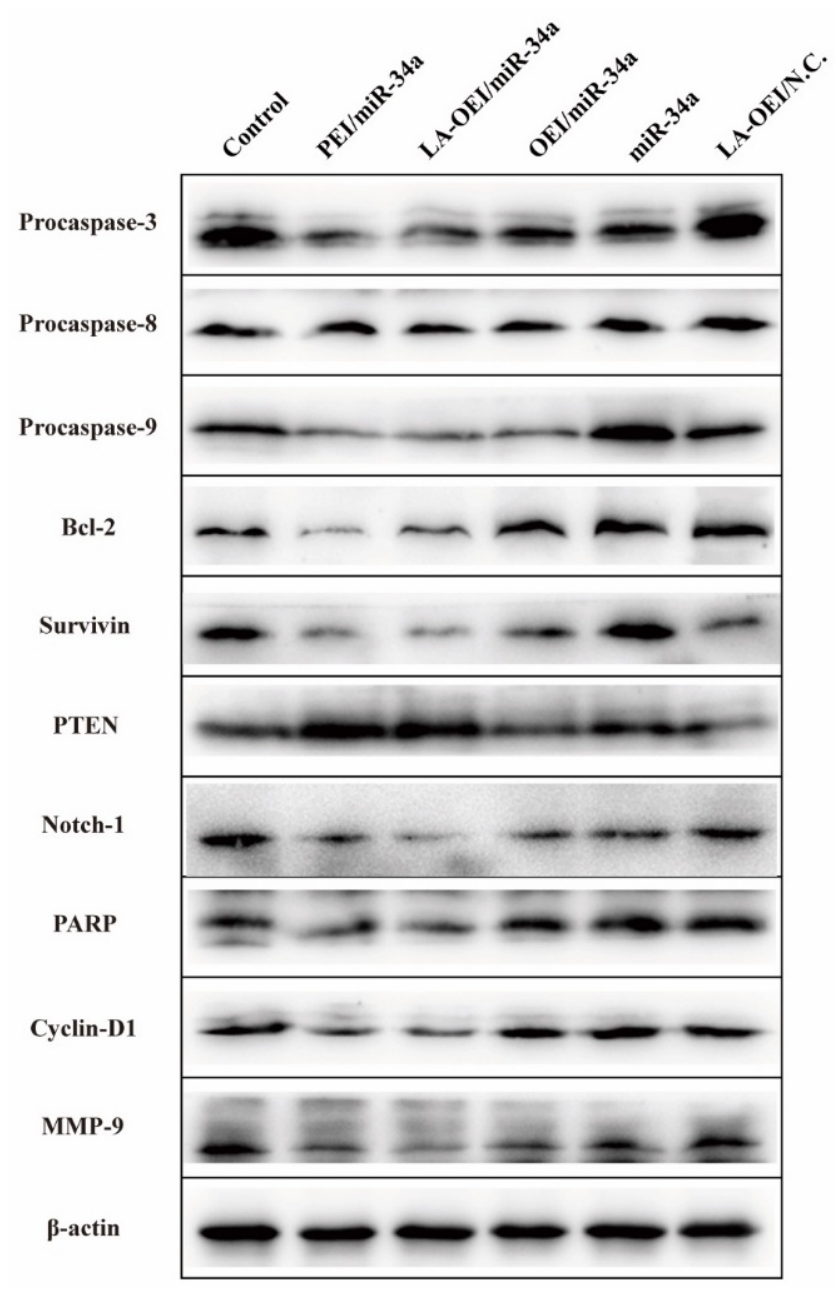
Figure 6. The protein expression level analysis after the miR-34a transfection. The HeLa cells were treated with different nanoparticles and the related proteins were analyzed using Western blotting.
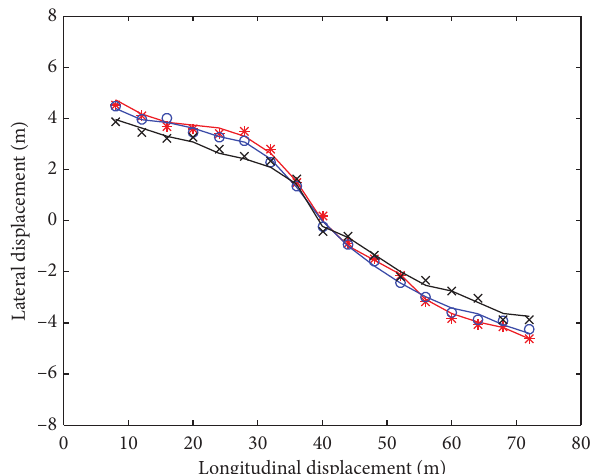
Figure 4: Actual test data and simulation data of right lane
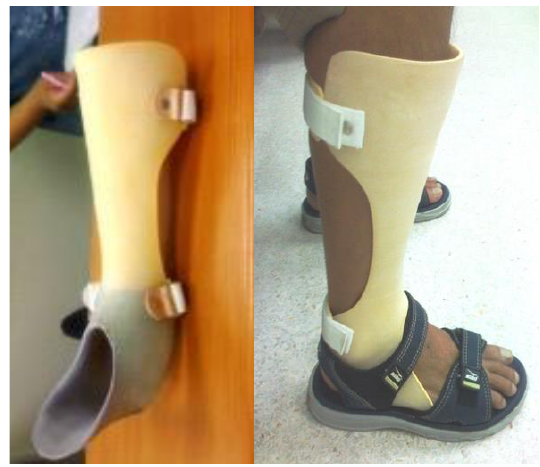
Figure 2. AAFO, anterior ankle foot orthosis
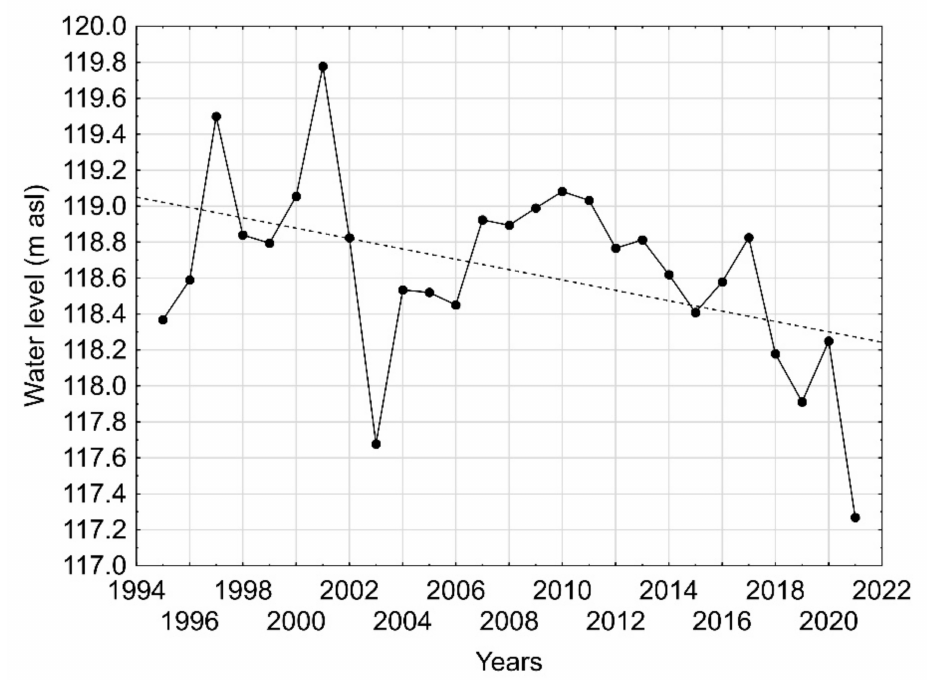
Figure 5. Changes in mean annual water levels in the Jeziorsko reservoir in the period 1995–2021. Mean monthly water flows through the turbines of the hydropower plant on the Jeziorsko dam reservoir varied from 16 m 3 s − 1 to 71.2 m 3 s − 1 . The greatest water supply to the power plant occurred in April, averaging 45.2 m 3 s − 1 , and the lowest in June, averaging 34.4 m 3 s − 1 (Figure 6). The range of changes in water flows through the power plant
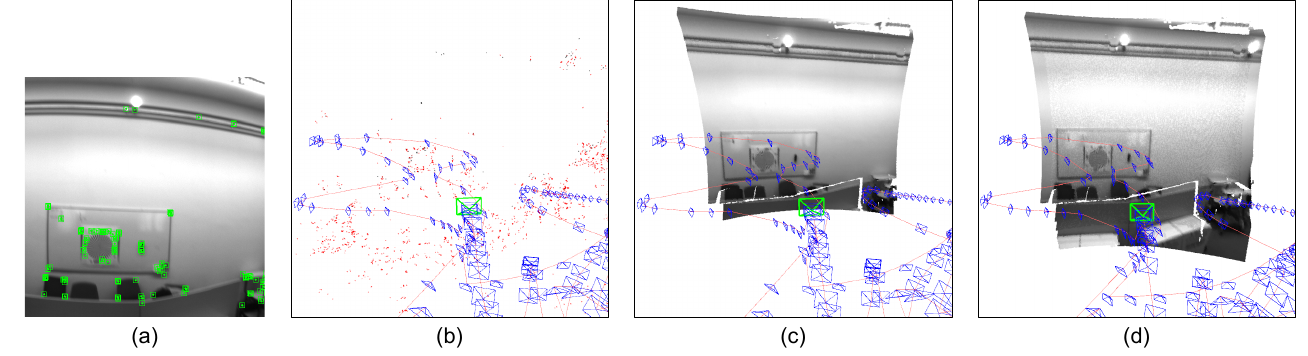
Figure 11. Textureless environments: a white wall. ( a ) The current 2D perspective with sparse feature points; ( b ) 3D sparse mapping from ORB-SLAM3; ( c ) 3D dense point cloud mapped from the current perspective; ( d ) 3D local dense mapping of the current sliding-window. There are few feature points on the white wall so that the sparse map generated from ORB-SLAM3 does not contain the information from the white wall. However, the depth completion network in the proposed system can predict dense depth maps so that the system is able to perform 3D local dense mapping, even in these textureless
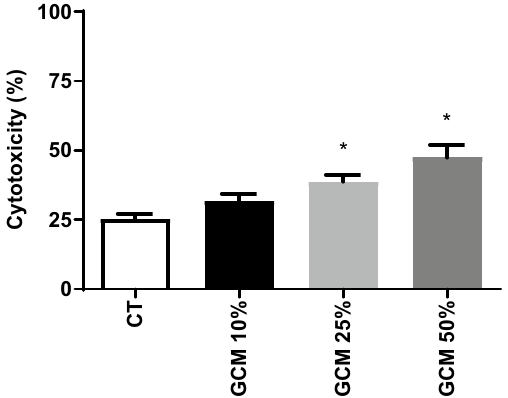
Figure 5. Effects of GCM -induced cytotoxicity of mouse neurons. The primary embryonic culture of neurons was subjected to 24-h treatment with GCM in different concentrations (25% and 50%). Cytotoxicity was assessed by the LDH assay. One-way ANOVA analysis, followed by Tukey’s post-test, *p < 0.05. Results are presented as mean ± SEM of 5 independent experiments.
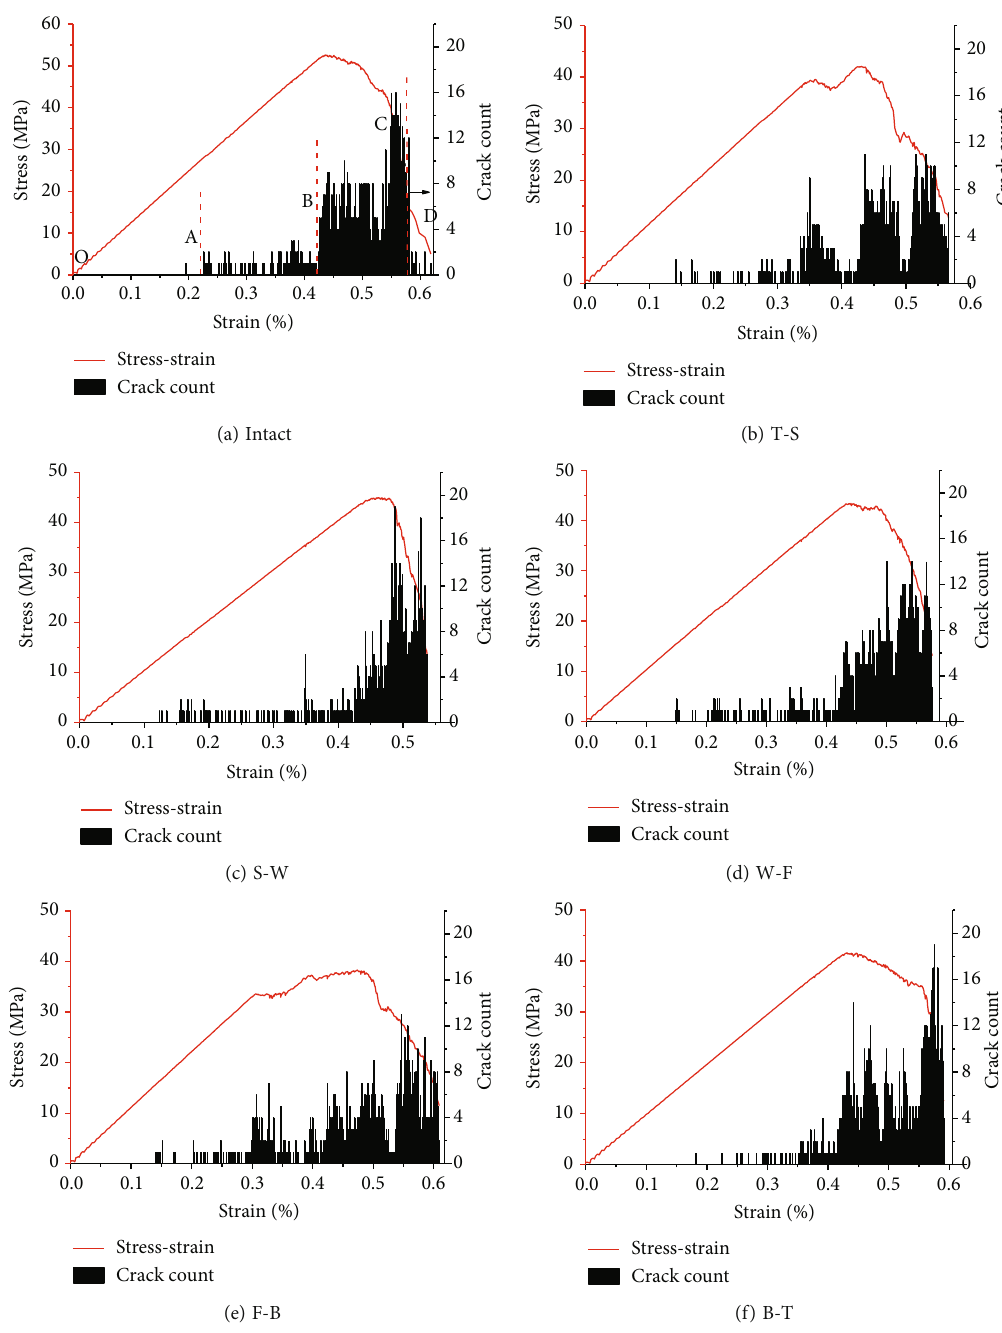
Figure 10: Stress-crack count curve of models with double-joint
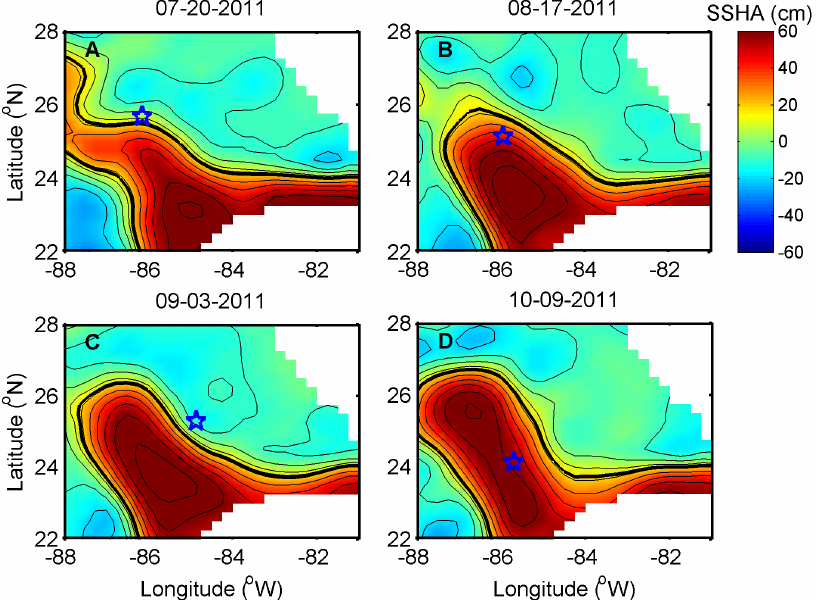
Figure 2. Example comparisons of SSHA fields to float surfacing locations on four dates. (A) July 20 th , (B) August 17 th , (C) September 3 rd , and (D) October 9 th , 2011. The float location (blue star) is identified relative to the Loop Current boundary, as determined by the 17-cm isopleth (thick black line).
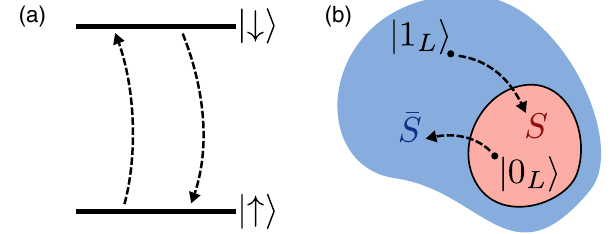
FIG. 1. Cartoon illustrating qubit readout errors. (a) In a two- level system, qubit readout means determining the energy eigenstate of the system at time t ¼ 0 . Dashed arrows indicate incorrect assignments P ð ↑ jj ↓ iÞ and P ð ↓ jj ↑ iÞ , which may be due to detector noise or state transitions. (b) In a many-dimensional Hilbert space, reading out a single bit requires partitioning the Hilbert space into two sets containing the encoded 0 and 1 states. Instead of an energy eigenstate, membership in S or its comple- ¯ S ¼ H n S is measured. The dashed arrows now indicate the ment ¯ S jj 0 assignment errors P ð S jj 1 and P ð L iÞ L iÞ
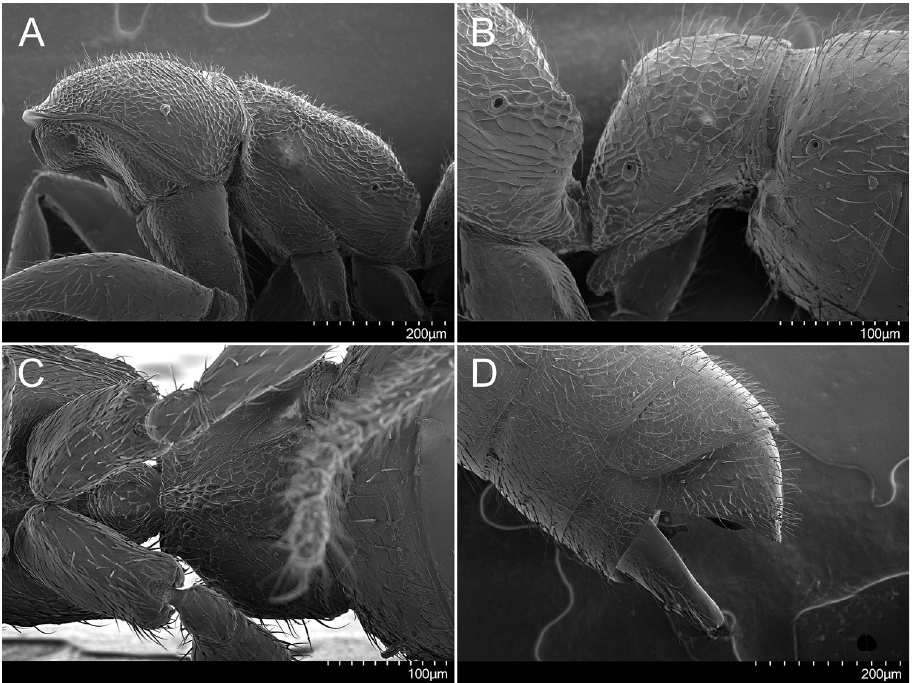
Figure 3. Holotype of Stigmatomma luyiae sp. n . (CASENT0922349); worker. Images by FAE; available at AntWeb.org. A Mesosoma, lateral view B Petiole, lateral view C Petiole, ventral view D Apex of the gaster, lateral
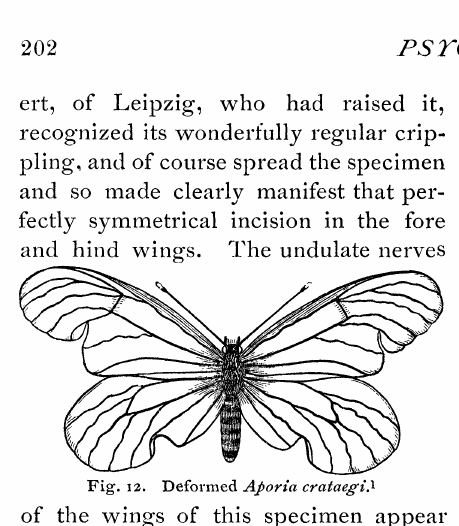
Fig. 2. Deformed Ajboria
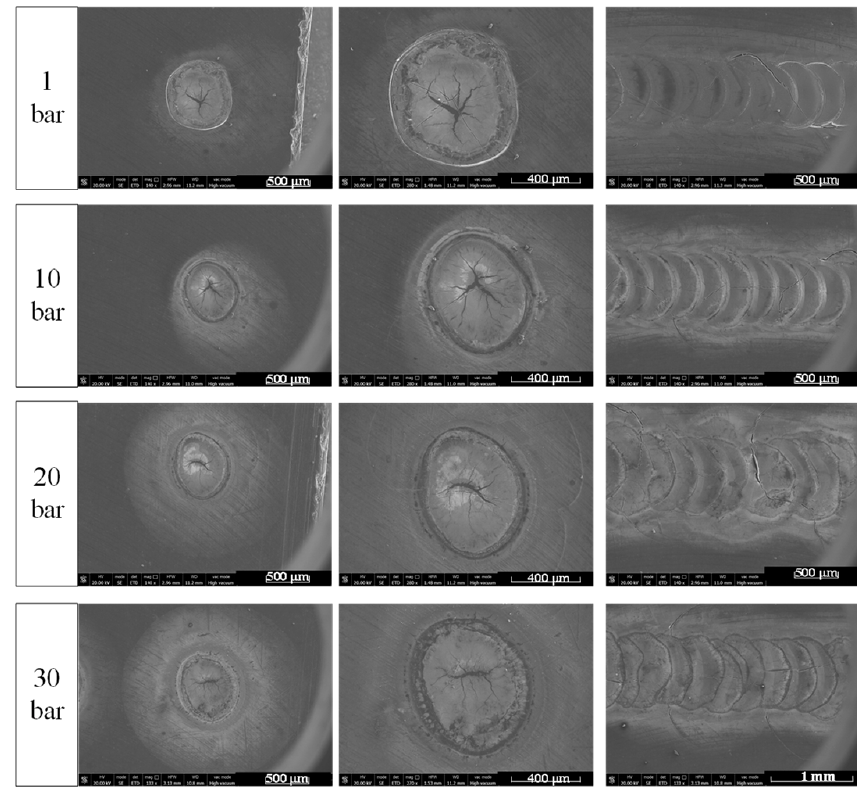
Figure 3. Macroscopic effect diagram of beryllium laser melting under different pressures.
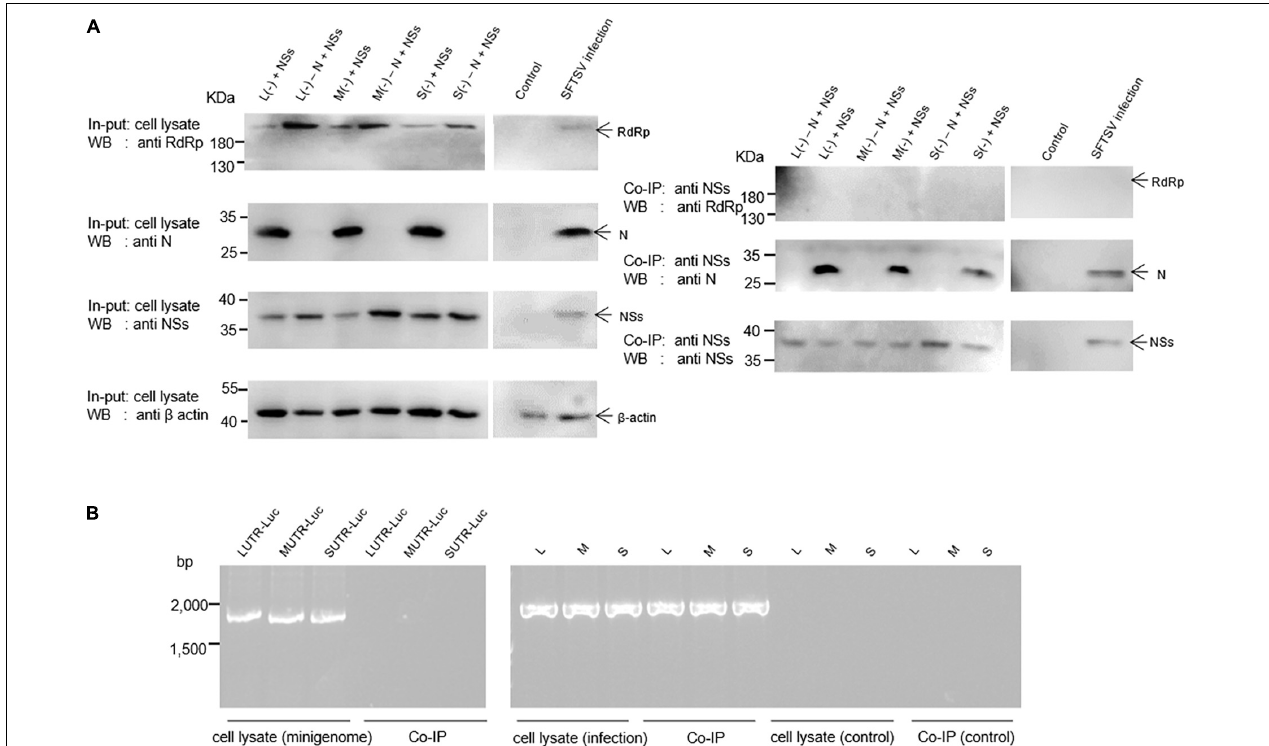
FIGURE 4 | SFTSV NSs are associated with N but not RdRp within the minigenome reporter systems and virus-infected cells. Co-IP assays and RT-PCR were used to identify the viral components interacting with NSs. Minigenome assays was carried out as previously described, and the amounts of expression plasmid and transcription plasmid were 0.5 µ g and 1.0 µ g, respectively. The amount of NSs expression plasmids was 1.0 µ g. Meanwhile, L (–), M (–), and S (–) that do not contain N expression plasmid were set up as negative controls, denoted as L (–)/M (–)/S (–) – N + NSs, respectively. At 48 hpt, cell lysates of L (–)-, M (–)-, and S (–)-transfected and virus-infected cells were subjected to Western blotting analysis ( A , left) and Co-IP ( A , right), respectively. Meanwhile, cell lysates and co-immunoprecipitates of L (–)-, M (–)-, and S (–)-transfected and virus-infected or control cells were all treated with TRIzol reagent to extract virus-like and viral RNA, which were then subjected to RT-PCR analysis (B)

════════════════

◆ What you have to do
The whole listing should be transcribed exactly, though its pictures must be left out.

◆ Written response
Figure 6. The protein expression level analysis after the miR-34a transfection. The HeLa cells were treated with different nanoparticles and the related proteins were analyzed using Western blotting.
Figure 4: Actual test data and simulation data of right lane
Figure 2. AAFO, anterior ankle foot orthosis
Figure 5. Changes in mean annual water levels in the Jeziorsko reservoir in the period 1995–2021. Mean monthly water flows through the turbines of the hydropower plant on the Jeziorsko dam reservoir varied from 16 m 3 s − 1 to 71.2 m 3 s − 1 . The greatest water supply to the power plant occurred in April, averaging 45.2 m 3 s − 1 , and the lowest in June, averaging 34.4 m 3 s − 1 (Figure 6). The range of changes in water flows through the power plant
Figure 11. Textureless environments: a white wall. ( a ) The current 2D perspective with sparse feature points; ( b ) 3D sparse mapping from ORB-SLAM3; ( c ) 3D dense point cloud mapped from the current perspective; ( d ) 3D local dense mapping of the current sliding-window. There are few feature points on the white wall so that the sparse map generated from ORB-SLAM3 does not contain the information from the white wall. However, the depth completion network in the proposed system can predict dense depth maps so that the system is able to perform 3D local dense mapping, even in these textureless
Figure 5. Effects of GCM -induced cytotoxicity of mouse neurons. The primary embryonic culture of neurons was subjected to 24-h treatment with GCM in different concentrations (25% and 50%). Cytotoxicity was assessed by the LDH assay. One-way ANOVA analysis, followed by Tukey’s post-test, *p < 0.05. Results are presented as mean ± SEM of 5 independent experiments.
Figure 10: Stress-crack count curve of models with double-joint
Figure 2. Example comparisons of SSHA fields to float surfacing locations on four dates. (A) July 20 th , (B) August 17 th , (C) September 3 rd , and (D) October 9 th , 2011. The float location (blue star) is identified relative to the Loop Current boundary, as determined by the 17-cm isopleth (thick black line).
FIG. 1. Cartoon illustrating qubit readout errors. (a) In a two- level system, qubit readout means determining the energy eigenstate of the system at time t ¼ 0 . Dashed arrows indicate incorrect assignments P ð ↑ jj ↓ iÞ and P ð ↓ jj ↑ iÞ , which may be due to detector noise or state transitions. (b) In a many-dimensional Hilbert space, reading out a single bit requires partitioning the Hilbert space into two sets containing the encoded 0 and 1 states. Instead of an energy eigenstate, membership in S or its comple- ¯ S ¼ H n S is measured. The dashed arrows now indicate the ment ¯ S jj 0 assignment errors P ð S jj 1 and P ð L iÞ L iÞ
Figure 3. Holotype of Stigmatomma luyiae sp. n . (CASENT0922349); worker. Images by FAE; available at AntWeb.org. A Mesosoma, lateral view B Petiole, lateral view C Petiole, ventral view D Apex of the gaster, lateral
Fig. 2. Deformed Ajboria
Figure 3. Macroscopic effect diagram of beryllium laser melting under different pressures.
FIGURE 4 | SFTSV NSs are associated with N but not RdRp within the minigenome reporter systems and virus-infected cells. Co-IP assays and RT-PCR were used to identify the viral components interacting with NSs. Minigenome assays was carried out as previously described, and the amounts of expression plasmid and transcription plasmid were 0.5 µ g and 1.0 µ g, respectively. The amount of NSs expression plasmids was 1.0 µ g. Meanwhile, L (–), M (–), and S (–) that do not contain N expression plasmid were set up as negative controls, denoted as L (–)/M (–)/S (–) – N + NSs, respectively. At 48 hpt, cell lysates of L (–)-, M (–)-, and S (–)-transfected and virus-infected cells were subjected to Western blotting analysis ( A , left) and Co-IP ( A , right), respectively. Meanwhile, cell lysates and co-immunoprecipitates of L (–)-, M (–)-, and S (–)-transfected and virus-infected or control cells were all treated with TRIzol reagent to extract virus-like and viral RNA, which were then subjected to RT-PCR analysis (B)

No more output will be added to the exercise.